Yesterday, the Authentication & Online Trust Alliance (AOTA) announced that more than 10,000 Web sites have adopted Extended Validation Security Socket Layer (EV SSL) certificates, up from 4,000 just 10 months ago. By January 2009, AOTA Chairman and Founder Craig Spiezle is confident that the number will reach closer to 12,000.

While the absolute number may not be as large considering the number of sites on the Web, Spiezle says, the mix is comprised of what he deems “the most impactful e-commerce sites,” some of which include:

- Bank of America;
- PayPal;
- Ebay;
- Schwab; and even
- Facebook.

Sites like Facebook aren’t typically classified in the same category as an e-commerce or online banking site, where trust is undoubtedly a more mission critical issue. Nevertheless, Spiezle says, due to the number of online trust issues, sites need to provide a high level of trust to ensure that consumers are communicating with the site they’re intending.

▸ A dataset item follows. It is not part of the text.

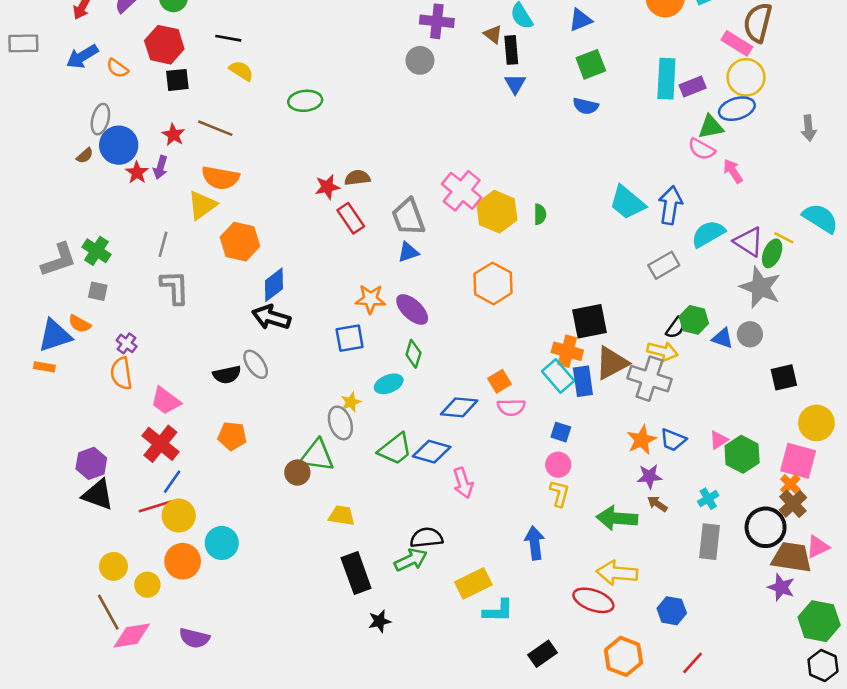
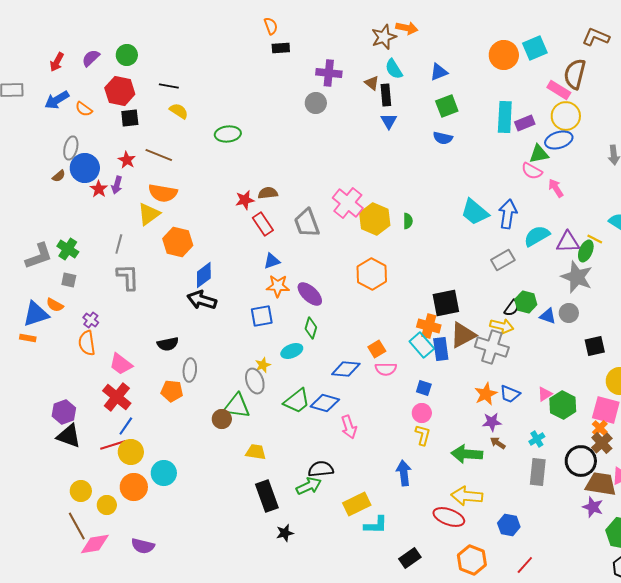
purple triangle: (749, 242) -> (568, 242), turned -35
blue triangle: (408, 252) -> (272, 261), moved
gray ellipse: (256, 364) -> (190, 370), moved, turned 40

When the EV SSL certificate was launched in early 2007, PayPal was among the early adopters that had deployed the solution in late 2006, before its general availability. The online payment vendor was working on its on anti-phishing strategy around that time in an effort to help consumers “completely, reliably, and unambiguously” know they are on PayPal, says Michael Barrett, chief information security officer at PayPal. In the beginning, Barrett admits they didn’t know whether EV SSL would work (PayPal, at this point, was already 100 percent SSL but phishers quickly adapted and some even acquired their own SSL certificate, Barrett explains, but says it happened roughly only once a month). Sure enough, he says, “EV SSL was a gift from heaven to us.” Since 2006, PayPal has seen significant reduction, particularly in its attendance on the Top 3/Top 10 list for most phished Websites. As an online payment site, however, “we know we have the proverbial target printed on our backs,” Barrett says.

Whether or not the economic recession is motivating brands to beef up the security on their site may be anyone’s guess as consumers are certainly spending less and when they do, they want to know it’s going somewhere legitimate. No doubt, criminals rarely let an opportunity go to waste, taking advantage of “every calamity, every disaster,” Spiezle says, whether it’s seeking donations for earthquake victims in SiChuan, China, or preying on individuals struggling during the current mortgage and financial crisis.

The Internal Revenue Service (IRS) has certainly seen its fair share of spoofed emails and Web sites soliciting personal and financial information from citizens. It announced yesterday, in conjunction with the AOTA’s announcement, that by January 1, 2009, all “authorized IRS e-file providers participating in online filing of individual income tax returns [are required to] possess a valid and current EV SSL certificate,” according to the press release. Moreover, sites are required to provide privacy and information on safeguard policies, as well as to report any security breaches. They are also required to obtain a privacy seal indicating their IRS-approved status.

No doubt increased site security is a relatively new issue site owners are having to address. A year ago, Spiezle, who is also the director online safety and security at Microsoft, notes that only one Web browser supported EV SSL and that was Microsoft’s Internet Explorer. At one point, Microsoft, he says, was identifying over 1,000 unique phishing sites on a daily basis. Now, nearly every mainstream browser (e.g., Firefox, Chrome, and Safari) supports the certificate. “It’s a great example of how the industry and businesses are working together to protect their brand and the consumer,” he says.